Special teams will be sent to the sites to study if there is a cyber angle to the fires, he told the Tehran Times.
Special teams will be sent to the sites to study if there is a cyber angle to the fires, he told the Tehran Times.

Iran's Supreme National Cyberspace Council is investigating whether a recent string of oil and petrochemical fires were caused by a cyberattack.

According to a report in Time, a July 6 fire at the Bouali petrochemical plant that spewed toxic clouds over a nearby city, an explosion on July 8 at the Marun Oil and Gas Production Company and a fire on July 29 at the Bisotoon petrochemical plant are all being looked at by Iranian cyber investigators. The incidents were originally blamed on human error by the Iranian Petroleum Ministry.

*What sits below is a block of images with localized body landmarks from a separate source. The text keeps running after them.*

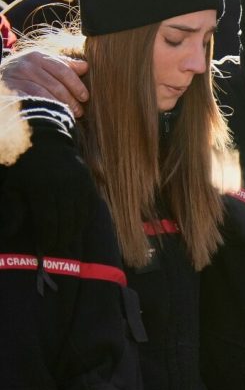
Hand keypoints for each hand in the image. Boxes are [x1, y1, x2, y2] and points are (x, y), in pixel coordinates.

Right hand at [0, 50, 89, 116]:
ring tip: (70, 114)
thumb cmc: (26, 73)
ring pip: (44, 94)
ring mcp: (15, 79)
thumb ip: (64, 64)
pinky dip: (45, 108)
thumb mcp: (42, 64)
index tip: (85, 97)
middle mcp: (25, 66)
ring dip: (60, 106)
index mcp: (37, 56)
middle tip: (80, 111)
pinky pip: (31, 101)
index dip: (76, 85)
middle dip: (70, 99)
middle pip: (55, 84)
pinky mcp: (9, 92)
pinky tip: (53, 114)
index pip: (62, 70)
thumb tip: (86, 66)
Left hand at [2, 100, 98, 253]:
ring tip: (67, 240)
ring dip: (74, 230)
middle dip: (61, 237)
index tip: (45, 248)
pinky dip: (85, 217)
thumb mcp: (13, 185)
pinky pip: (89, 204)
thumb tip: (11, 233)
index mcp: (40, 188)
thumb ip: (14, 209)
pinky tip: (78, 225)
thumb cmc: (23, 166)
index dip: (47, 237)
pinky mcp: (87, 180)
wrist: (44, 140)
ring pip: (79, 215)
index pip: (47, 221)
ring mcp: (77, 182)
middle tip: (57, 248)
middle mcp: (62, 186)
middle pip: (65, 221)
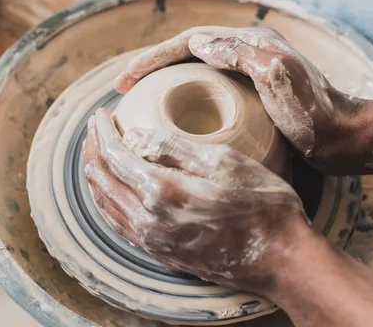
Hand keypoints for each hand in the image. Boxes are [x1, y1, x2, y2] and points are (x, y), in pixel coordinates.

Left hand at [83, 108, 310, 294]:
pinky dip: (107, 201)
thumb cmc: (260, 204)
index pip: (113, 155)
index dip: (102, 131)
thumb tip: (136, 135)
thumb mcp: (222, 162)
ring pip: (104, 204)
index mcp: (160, 191)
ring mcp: (151, 240)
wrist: (279, 258)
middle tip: (96, 129)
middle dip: (93, 149)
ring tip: (99, 154)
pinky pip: (118, 225)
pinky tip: (113, 191)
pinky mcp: (159, 253)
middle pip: (101, 179)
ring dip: (97, 176)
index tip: (102, 114)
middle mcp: (147, 219)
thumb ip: (174, 148)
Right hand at [114, 27, 363, 174]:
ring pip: (193, 71)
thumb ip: (243, 55)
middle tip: (120, 87)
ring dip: (163, 80)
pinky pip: (206, 90)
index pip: (189, 42)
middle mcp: (246, 52)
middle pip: (186, 53)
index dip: (154, 58)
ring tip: (137, 99)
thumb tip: (199, 41)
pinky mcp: (249, 95)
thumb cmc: (316, 114)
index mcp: (250, 43)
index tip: (127, 78)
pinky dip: (182, 97)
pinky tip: (170, 115)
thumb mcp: (280, 79)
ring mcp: (247, 74)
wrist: (344, 138)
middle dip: (151, 66)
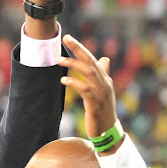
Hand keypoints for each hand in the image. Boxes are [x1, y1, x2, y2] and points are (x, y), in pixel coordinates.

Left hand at [57, 34, 121, 153]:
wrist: (108, 130)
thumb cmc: (102, 110)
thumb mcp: (103, 90)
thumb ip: (103, 73)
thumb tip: (104, 59)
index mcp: (104, 78)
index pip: (92, 58)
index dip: (80, 47)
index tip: (68, 37)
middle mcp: (104, 82)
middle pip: (91, 60)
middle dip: (78, 48)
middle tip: (65, 38)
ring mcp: (101, 92)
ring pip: (88, 72)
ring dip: (73, 64)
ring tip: (59, 59)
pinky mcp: (95, 102)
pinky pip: (85, 89)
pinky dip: (74, 83)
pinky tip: (63, 80)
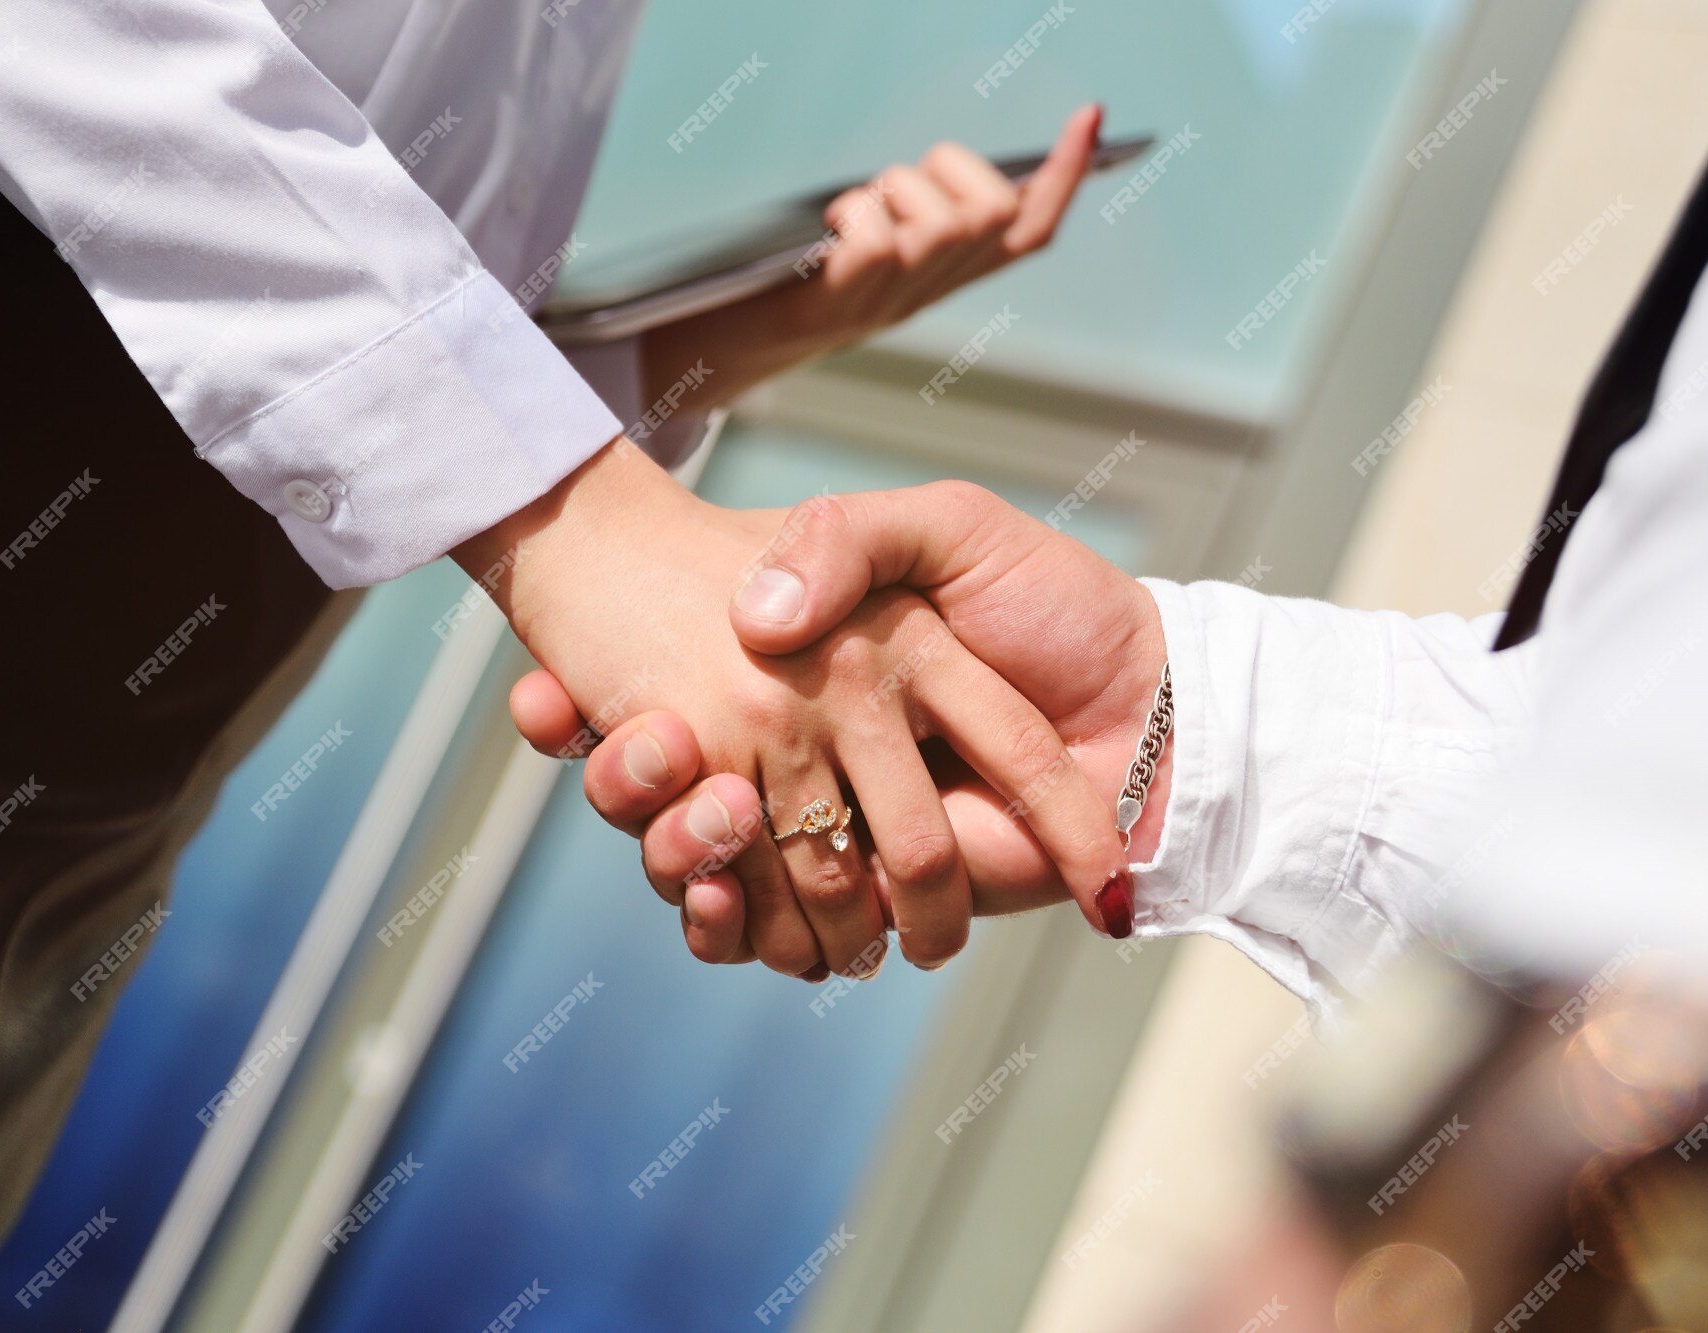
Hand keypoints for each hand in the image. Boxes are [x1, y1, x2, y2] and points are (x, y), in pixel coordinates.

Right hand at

Abolhassan Firouzabadi, secretary of Iran's Supreme National Cyberspace Council, said special teams will be sent to the sites to study if there is a cyber angle to the fires, he told the Tehran Times.

Idan Udi Edry, CEO at Nation-E, believes the evidence at hand already points toward these incidents being caused by a cyberattack.

"One indicator is that some of these attacks took place within hours of each other - some people may chalk this up to coincidence, but the fact that several of these incidences took place within a few weeks gives us reason to believe an attacker learned how to successfully implement a cyberattack on Iran's oil and gas facilities, then continued to keep doing so on larger scales," he told SCMagazine.com in an email.

Iran has been on the receiving end of industrial cyber attacks in the past. In 2012 the country had to disconnect is main oil terminal and facilities from the internet due to a virus, Edry said. More well known is that in 2010 the country's Natanz nuclear facility was hit with the Stuxnet worm.

Updated with Idan Udi Edry comments.